На несколько минут наступило молчание. Доротея сидела словно окаменев, но она испытывала необыкновенное внутреннее волнение, и никогда еще ее ум за столь короткий срок не перебирал такого многообразия всевозможных картин и внутренних устремлений.
- Помогите мне, прошу вас, - произнесла она наконец все тем же тихим голосом. - Объясните, что я могу сделать.
- Не свозить ли вам его куда-нибудь за границу? Если не ошибаюсь, вы недавно были в Риме?
Воспоминания, которые заставляли отвергнуть это средство, вынудили Доротею выйти из ее мраморной неподвижности.
- Нет, это не годится... хуже этого ничего нельзя придумать, - ответила она с детской безнадежностью, и по ее щекам заструились слезы. - От того, что не доставляет ему радости, пользы не будет никакой.

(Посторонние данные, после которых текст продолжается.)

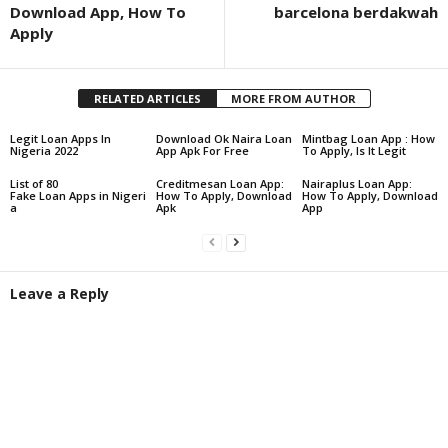
Download App, How To
barcelona berdakwah
Apply
RELATED ARTICLES
MORE FROM AUTHOR
Legit Loan Apps In
Download Ok Naira Loan
Mintbag Loan App : How
Nigeria 2022
App Apk For Free
To Apply, Is It Legit
List of 80
Creditmesan Loan App:
Nairaplus Loan App:
Fake Loan Apps in Nigeri
How To Apply, Download
How To Apply, Download
a
Apk
App
Leave a Reply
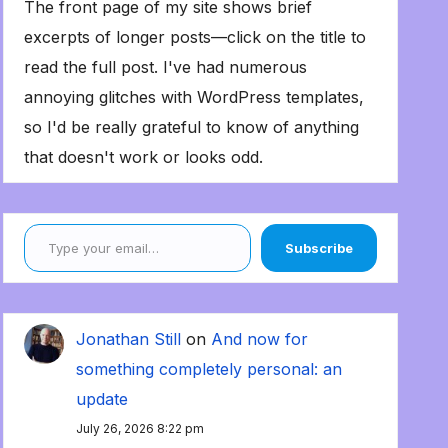
The front page of my site shows brief
excerpts of longer posts—click on the title to
read the full post. I've had numerous
annoying glitches with WordPress templates,
so I'd be really grateful to know of anything
that doesn't work or looks odd.
Type your email…
Subscribe
Jonathan Still
on
And now for
something completely personal: an
update
July 26, 2026 8:22 pm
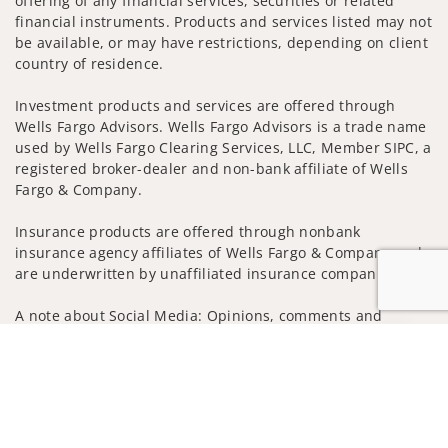
offering of any financial services, securities or related
financial instruments. Products and services listed may not
be available, or may have restrictions, depending on client
country of residence.
Investment products and services are offered through
Wells Fargo Advisors. Wells Fargo Advisors is a trade name
used by Wells Fargo Clearing Services, LLC, Member SIPC, a
registered broker-dealer and non-bank affiliate of Wells
Fargo & Company.
Insurance products are offered through nonbank
insurance agency affiliates of Wells Fargo & Company and
are underwritten by unaffiliated insurance companies.
A note about Social Media: Opinions, comments and
actions taken on Social Media are those of the third party
Jump to
and do not necessarily reflect the views of the creator of
this profile or of the firm. Social Media is intended for U.S.
residents only and subject to the following terms:
wellsfargoadvisors.com/social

- Мне очень жаль, что я не мог избавить вас от этих страданий, - сказал Лидгейт. Он был глубоко тронут, но тем не менее недоумевал, что могло толкнуть ее на подобный брак. Такие женщины, как Доротея, были ему непонятны.
- Вы поступили совершенно правильно. Я благодарна вам за то, что вы сказали мне правду.
- Но я хочу предупредить вас, что самому мистеру Кейсобону я ничего об этом не скажу. Ему следует знать только, что он должен соблюдать некоторые правила и не утомлять себя работой. Любая тревога для него крайне вредна.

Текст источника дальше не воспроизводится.